One reason may be that they’re all, at heart, avid fishermen. As soon as the anchor was down and holding, all of them flocked to the taffrail, grabbed deep-sea rods, baited their two hooks with sea clams, and went at it, as happy and absorbed as a bunch of kids at a fishing pond. Every cast came up with a fish from the bottom. I tried one drop myself, and came up with a haddock; but I’d been spoiled the day before by fly fishing for rainbow with the Professor on a trout pond, and gave the rod back to the scientist who’d kindly proffered it.
Meanwhile, we’ve discovered one of the hazards of video- and photography in rough seas: Looking through a viewfinder while everything around you is moving unpredictably can induce acute motion sickness. Which it has; we’ve lost both of them.
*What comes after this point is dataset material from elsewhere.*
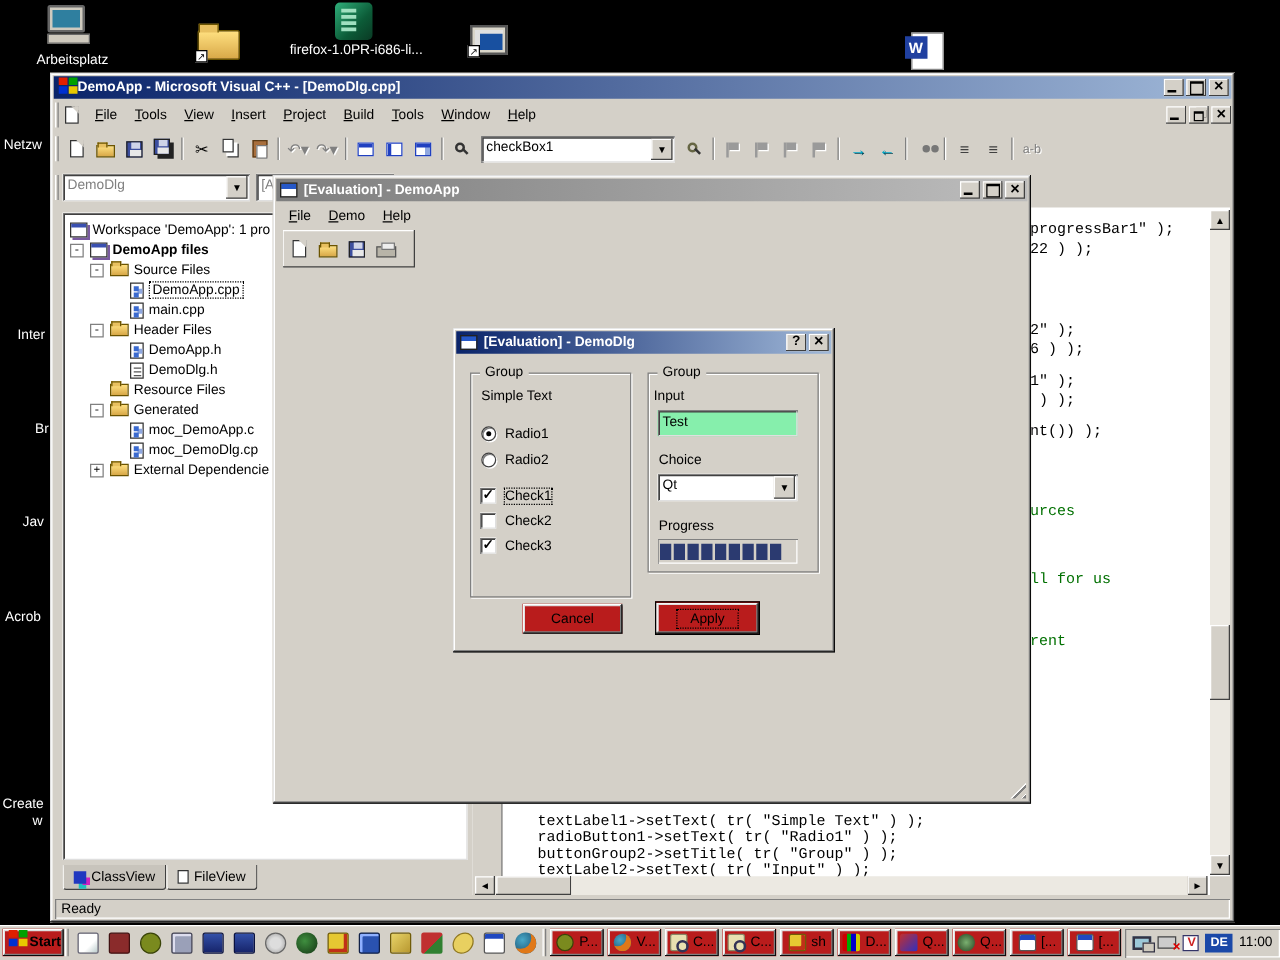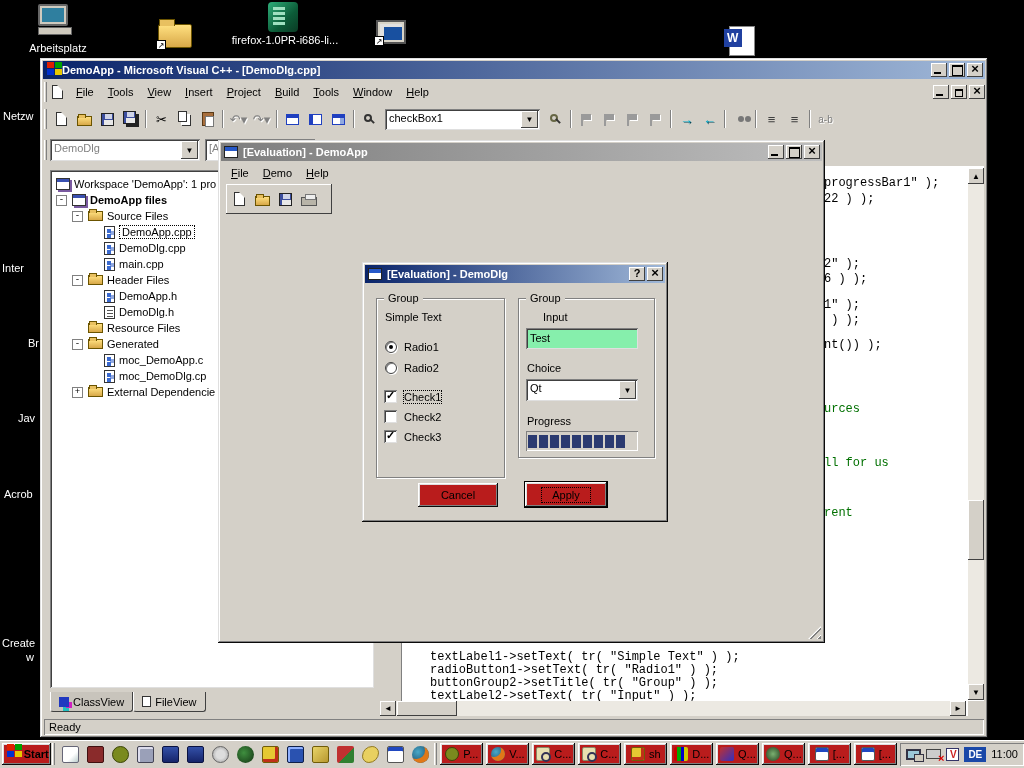"DemoDlg.cpp" div.trow { html: <div> <span></span> <span> <span></span> </span> <span>DemoDlg.cpp</span> </div> -> none }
So we’ve decided to conduct our necessary interviews back in the calmer waters of Seabrook Harbor.
Both the captain and his crackerjack mate have been tried in the fires of recreational fishing. Many folks think the term, “party boat,” means a different kind of party; so the crew occasionally must simultaneously operate the boat, clean up messes, teach people to fish, and diplomatically restrain any over-enthusiastic tipplers. Now we pull the hook, open the throttle, and roar toward the concrete dome of the distant Seabrook nuclear power station. I brace myself against anything solid and reflect that, if it doesn’t kill you, a life on the bounding sea is perfect core muscle exercise.